Metafísica de bar
Copacabana Mon Amour, Brasil, 1970
Lilian Lemmertz e Helena Ignez saem de um bar e caminham no meio-fio de uma avenida. "Tenho pavor à velhice!", berra em alto e bom som Sonia Silk, a personagem interpretada por Helena, quase que num confronto direto com a câmera e com os transeuntes que passam por perto. Um fantasma passa por elas. "Olha o fantasma, o fantasma! É o pesadelo ao vivo!": Belair, Brasil, 1970.

Nos primeiros instantes de Copacabana Mon Amour Sonia perambula por barracos, terrenos abandonados, terreiros de macumba. Passamos rapidamente pelas cenas cotidianas, em nada banais: a mãe de Sonia reclama que estão "todos possuídos pelo demônio"; um homem – que depois descobriremos ser irmão de Sônia – tem diversos ataques histéricos que mais parecem reflexos de macumbarias passadas. É a narração que nos informa que estamos na década de 70, século de Serafim.

Guará, Dr. Grilo, Vidimar, Sonia Silk: personagens que não procuram por uma história, que não possuem a possibilidade de qualquer história num momento em que o cinema brasileiro (e, portanto, o Brasil) não possui história nenhuma a propor a não ser o da sua própria miséria, da incapacidade dos nossos cineastas lançarem um olhar que dê conta da riqueza sígnica e estética da nossa pobreza. Os filmes de Sganzerla feitos durante o período Belair podem ser pensados em grande parte como um chamado às armas, propostas de pensamento sobre um estado de coisas que não devem desaparecer impunemente, que não podem deixar de ser registradas. Eis que temos aqui um filme – um pelo menos – sobre o Brasil dos anos 70, um que traduz e traz à tela as dificuldades e os problemas de se olhar esse país através do cinema, o desespero das pessoas que buscam uma tradução para esse olhar e uma peça importante na obra daquele que é nosso mais importante cineasta.

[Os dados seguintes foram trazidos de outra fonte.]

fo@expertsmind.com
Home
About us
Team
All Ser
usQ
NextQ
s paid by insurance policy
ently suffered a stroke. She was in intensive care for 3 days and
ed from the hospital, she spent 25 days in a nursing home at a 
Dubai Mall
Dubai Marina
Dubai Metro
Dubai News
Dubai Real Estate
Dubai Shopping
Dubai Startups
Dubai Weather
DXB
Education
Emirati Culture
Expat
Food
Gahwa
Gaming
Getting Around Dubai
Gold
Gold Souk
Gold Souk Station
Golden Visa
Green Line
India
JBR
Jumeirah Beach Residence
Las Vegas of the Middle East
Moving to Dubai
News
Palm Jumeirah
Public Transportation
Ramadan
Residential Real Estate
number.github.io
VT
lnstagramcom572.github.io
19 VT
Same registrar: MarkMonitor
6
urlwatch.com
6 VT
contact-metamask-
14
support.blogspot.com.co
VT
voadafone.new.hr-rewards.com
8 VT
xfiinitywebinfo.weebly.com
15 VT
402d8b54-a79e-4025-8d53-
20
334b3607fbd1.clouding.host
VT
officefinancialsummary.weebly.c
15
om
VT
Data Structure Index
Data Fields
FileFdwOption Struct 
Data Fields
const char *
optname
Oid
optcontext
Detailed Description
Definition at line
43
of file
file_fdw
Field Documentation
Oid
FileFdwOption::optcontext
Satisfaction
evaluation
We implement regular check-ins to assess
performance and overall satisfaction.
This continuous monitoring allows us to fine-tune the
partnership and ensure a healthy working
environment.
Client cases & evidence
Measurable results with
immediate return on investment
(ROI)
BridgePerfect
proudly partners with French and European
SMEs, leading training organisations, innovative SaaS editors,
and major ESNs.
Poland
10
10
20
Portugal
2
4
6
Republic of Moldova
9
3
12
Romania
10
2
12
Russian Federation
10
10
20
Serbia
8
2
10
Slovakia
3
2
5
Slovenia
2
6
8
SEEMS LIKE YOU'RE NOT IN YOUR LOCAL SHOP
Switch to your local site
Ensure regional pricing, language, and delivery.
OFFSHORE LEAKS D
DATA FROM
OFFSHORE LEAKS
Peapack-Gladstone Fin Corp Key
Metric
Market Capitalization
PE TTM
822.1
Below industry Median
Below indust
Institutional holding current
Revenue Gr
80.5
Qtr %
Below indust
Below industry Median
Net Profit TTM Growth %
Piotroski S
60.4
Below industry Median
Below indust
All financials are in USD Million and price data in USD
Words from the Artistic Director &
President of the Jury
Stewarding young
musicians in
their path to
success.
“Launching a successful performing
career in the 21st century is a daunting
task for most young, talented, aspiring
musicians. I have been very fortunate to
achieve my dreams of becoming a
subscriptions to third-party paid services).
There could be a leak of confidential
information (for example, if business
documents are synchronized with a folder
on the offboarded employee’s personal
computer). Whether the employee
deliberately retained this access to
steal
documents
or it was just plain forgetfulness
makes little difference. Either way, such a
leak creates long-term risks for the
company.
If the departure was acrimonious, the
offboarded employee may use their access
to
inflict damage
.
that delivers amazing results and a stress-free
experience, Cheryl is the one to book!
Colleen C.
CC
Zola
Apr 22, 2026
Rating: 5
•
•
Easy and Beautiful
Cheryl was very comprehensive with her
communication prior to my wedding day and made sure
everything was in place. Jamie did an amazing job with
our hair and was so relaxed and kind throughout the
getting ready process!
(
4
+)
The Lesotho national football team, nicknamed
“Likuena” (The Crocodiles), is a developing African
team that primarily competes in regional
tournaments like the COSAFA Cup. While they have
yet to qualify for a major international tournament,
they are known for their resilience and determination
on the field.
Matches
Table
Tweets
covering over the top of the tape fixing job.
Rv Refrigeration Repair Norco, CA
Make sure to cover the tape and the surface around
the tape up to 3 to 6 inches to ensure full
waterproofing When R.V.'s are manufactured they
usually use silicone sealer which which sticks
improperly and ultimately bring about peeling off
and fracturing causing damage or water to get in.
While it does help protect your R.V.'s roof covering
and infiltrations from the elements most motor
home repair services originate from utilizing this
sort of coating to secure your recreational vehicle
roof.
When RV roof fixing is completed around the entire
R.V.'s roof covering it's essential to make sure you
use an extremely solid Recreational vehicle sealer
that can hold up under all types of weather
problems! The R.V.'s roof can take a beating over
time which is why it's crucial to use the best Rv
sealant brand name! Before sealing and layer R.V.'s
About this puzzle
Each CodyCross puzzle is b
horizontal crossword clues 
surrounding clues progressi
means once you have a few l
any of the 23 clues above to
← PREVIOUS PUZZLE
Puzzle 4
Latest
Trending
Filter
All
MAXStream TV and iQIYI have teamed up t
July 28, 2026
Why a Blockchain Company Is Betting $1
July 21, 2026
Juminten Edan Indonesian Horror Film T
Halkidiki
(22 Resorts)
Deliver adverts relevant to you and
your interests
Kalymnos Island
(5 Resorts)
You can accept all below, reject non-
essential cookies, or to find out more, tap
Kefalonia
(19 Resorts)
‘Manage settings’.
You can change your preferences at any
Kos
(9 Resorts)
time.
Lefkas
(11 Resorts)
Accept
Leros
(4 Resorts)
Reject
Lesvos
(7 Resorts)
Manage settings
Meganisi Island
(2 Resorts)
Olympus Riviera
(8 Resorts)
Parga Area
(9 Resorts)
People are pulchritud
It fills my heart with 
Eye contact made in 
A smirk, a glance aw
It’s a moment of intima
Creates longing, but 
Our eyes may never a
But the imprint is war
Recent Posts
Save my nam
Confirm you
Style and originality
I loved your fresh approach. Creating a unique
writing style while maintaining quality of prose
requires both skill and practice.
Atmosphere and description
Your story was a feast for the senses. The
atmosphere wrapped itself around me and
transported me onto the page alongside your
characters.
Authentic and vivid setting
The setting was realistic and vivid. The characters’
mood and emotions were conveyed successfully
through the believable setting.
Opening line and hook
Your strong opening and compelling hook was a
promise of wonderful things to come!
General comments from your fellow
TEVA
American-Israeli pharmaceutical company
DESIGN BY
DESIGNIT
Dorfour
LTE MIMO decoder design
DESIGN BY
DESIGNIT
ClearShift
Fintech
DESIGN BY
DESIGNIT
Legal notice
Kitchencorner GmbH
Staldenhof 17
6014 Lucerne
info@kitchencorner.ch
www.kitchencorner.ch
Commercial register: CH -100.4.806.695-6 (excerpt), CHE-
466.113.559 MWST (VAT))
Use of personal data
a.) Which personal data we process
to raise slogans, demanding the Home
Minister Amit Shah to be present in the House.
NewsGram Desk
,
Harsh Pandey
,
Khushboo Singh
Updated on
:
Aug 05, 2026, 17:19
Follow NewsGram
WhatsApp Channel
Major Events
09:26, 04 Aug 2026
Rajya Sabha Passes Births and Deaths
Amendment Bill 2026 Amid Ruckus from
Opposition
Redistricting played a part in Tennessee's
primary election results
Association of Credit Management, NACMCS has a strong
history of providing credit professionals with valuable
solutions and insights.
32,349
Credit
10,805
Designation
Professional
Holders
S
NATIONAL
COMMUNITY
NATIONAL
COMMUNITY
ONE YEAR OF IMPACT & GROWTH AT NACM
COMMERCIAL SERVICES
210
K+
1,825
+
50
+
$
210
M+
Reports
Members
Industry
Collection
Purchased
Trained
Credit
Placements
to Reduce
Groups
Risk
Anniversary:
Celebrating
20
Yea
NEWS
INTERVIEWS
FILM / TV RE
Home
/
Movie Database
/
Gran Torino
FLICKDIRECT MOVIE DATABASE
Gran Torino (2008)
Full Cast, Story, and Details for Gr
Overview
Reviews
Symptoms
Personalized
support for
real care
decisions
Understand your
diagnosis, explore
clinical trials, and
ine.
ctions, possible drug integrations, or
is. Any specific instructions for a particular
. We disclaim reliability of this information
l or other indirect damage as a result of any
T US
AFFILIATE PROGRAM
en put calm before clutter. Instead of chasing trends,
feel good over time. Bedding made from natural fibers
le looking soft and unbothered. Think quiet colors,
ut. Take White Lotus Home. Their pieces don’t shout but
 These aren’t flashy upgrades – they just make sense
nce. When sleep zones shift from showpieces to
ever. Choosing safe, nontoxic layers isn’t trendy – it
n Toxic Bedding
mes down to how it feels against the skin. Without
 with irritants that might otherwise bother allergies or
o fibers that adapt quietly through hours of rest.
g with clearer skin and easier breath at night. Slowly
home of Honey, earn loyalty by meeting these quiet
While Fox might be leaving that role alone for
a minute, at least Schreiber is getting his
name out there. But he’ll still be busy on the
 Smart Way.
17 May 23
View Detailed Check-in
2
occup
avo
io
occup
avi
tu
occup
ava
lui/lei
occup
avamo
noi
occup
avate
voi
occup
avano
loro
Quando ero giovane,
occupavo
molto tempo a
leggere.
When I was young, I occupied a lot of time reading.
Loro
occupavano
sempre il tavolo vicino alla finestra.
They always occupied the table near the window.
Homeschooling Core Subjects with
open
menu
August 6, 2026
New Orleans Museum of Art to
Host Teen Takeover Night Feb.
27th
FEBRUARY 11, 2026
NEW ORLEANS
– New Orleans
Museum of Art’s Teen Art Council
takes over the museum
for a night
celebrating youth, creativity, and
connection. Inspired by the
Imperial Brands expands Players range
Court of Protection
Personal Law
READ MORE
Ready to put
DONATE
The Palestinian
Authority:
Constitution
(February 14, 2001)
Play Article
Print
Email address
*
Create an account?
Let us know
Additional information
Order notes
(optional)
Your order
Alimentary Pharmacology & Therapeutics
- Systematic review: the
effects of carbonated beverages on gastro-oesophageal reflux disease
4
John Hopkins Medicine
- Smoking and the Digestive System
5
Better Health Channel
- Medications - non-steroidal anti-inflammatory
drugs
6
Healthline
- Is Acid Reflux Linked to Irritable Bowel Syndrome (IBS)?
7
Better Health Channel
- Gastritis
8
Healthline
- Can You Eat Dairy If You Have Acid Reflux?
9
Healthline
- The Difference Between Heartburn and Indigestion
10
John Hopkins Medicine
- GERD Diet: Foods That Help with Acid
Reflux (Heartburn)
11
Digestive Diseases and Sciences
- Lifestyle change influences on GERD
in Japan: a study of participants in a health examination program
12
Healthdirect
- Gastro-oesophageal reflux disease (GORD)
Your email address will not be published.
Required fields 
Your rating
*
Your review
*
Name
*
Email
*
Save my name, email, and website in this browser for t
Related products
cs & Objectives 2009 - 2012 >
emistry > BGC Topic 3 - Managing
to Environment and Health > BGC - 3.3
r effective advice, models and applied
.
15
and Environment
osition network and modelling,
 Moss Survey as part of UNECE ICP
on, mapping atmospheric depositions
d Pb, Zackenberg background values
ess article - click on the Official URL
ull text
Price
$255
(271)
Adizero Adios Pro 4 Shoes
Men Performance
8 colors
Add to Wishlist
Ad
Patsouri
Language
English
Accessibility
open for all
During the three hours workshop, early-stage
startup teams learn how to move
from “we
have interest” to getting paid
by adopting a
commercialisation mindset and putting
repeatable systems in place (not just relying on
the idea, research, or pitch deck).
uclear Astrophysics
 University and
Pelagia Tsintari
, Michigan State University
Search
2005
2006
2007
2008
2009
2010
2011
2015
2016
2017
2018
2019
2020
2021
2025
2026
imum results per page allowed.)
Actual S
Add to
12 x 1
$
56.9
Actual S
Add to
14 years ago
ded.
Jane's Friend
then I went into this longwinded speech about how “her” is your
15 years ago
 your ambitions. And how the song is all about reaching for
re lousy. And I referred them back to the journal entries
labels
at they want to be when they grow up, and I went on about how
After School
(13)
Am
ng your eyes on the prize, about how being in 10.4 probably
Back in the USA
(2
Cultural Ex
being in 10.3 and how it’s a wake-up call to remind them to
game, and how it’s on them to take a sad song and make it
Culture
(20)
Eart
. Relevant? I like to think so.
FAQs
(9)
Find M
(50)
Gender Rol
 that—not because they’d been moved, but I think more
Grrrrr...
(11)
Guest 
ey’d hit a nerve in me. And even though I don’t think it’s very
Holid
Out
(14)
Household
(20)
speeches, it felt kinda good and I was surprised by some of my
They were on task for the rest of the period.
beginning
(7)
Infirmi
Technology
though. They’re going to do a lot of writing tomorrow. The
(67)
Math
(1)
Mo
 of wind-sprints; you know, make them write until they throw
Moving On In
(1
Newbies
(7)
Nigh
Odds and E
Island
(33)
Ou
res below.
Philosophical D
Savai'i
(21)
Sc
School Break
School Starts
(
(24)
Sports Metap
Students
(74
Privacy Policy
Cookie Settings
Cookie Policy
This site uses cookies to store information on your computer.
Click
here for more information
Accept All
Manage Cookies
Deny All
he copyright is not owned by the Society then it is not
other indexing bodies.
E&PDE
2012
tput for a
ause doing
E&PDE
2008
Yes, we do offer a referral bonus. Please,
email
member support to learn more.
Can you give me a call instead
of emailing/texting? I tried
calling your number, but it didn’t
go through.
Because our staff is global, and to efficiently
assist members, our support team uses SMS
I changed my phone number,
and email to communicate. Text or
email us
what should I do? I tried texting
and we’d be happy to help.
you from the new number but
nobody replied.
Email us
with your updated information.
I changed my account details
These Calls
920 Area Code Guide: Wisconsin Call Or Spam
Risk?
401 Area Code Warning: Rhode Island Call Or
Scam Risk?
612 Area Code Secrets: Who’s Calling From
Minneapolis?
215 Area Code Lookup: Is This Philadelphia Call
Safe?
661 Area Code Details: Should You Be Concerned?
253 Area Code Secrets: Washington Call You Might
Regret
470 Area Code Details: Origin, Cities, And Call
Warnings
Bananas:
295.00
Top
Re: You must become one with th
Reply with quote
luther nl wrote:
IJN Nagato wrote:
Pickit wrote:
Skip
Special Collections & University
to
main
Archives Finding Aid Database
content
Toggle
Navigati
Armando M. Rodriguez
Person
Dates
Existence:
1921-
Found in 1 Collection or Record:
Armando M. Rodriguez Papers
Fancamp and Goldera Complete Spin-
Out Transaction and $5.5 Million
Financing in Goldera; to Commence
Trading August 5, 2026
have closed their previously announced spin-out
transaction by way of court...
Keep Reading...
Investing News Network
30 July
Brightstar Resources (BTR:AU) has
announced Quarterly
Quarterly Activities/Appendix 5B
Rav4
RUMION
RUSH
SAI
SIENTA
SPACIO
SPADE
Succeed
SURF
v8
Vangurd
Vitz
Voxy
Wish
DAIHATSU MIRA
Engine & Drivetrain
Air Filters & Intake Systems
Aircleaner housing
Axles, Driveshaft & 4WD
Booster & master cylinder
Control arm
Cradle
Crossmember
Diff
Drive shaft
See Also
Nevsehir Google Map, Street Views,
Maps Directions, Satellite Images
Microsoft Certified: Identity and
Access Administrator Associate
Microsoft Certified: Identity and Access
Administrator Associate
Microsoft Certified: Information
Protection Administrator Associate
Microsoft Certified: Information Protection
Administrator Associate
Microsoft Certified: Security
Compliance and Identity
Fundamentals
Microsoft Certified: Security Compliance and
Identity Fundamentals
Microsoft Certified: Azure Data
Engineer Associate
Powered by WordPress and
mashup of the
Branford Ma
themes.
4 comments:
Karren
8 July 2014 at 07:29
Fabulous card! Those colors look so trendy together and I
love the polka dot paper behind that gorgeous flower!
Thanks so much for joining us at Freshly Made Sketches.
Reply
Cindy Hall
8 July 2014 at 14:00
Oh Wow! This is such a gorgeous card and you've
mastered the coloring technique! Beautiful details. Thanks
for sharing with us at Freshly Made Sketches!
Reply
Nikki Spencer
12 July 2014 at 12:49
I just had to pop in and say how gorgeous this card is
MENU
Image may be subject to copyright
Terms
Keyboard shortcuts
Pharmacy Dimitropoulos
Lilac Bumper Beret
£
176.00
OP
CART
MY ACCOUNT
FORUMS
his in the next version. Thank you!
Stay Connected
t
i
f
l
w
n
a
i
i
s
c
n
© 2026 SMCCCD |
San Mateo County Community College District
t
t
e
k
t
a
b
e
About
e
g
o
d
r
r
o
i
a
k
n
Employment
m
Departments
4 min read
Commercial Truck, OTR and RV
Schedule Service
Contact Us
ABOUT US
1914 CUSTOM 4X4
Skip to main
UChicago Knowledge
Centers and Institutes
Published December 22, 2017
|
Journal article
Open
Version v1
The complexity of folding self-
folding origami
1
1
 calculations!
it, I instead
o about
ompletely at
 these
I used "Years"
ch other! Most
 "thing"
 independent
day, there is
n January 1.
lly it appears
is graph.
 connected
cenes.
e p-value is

Um espírito inquieto, inconformado por simplesmente não ter outra opção, a câmera CinemaScope na mão que lança um olhar dos morros sobre a metrópole distante, os mesmos morros que adotam o cinema de Rogério Sganzerla (e que são em contrapartida adotados por ele) em Sem Essa Aranha e este filme. Disso tudo surge uma pulsão, uma vontade-cinema que nada – a censura oficial (e não-oficial); a situação do país; o contexto geográfico, cultural e político – pode diminuir. Copacabana Mon Amour é um filme-cinema decisivo como antes dele foram Cidadão Kane, Uma Aventura na Martinica, Casa de Bambu e Shadows. Para sempre Belair, para sempre Sganzerla.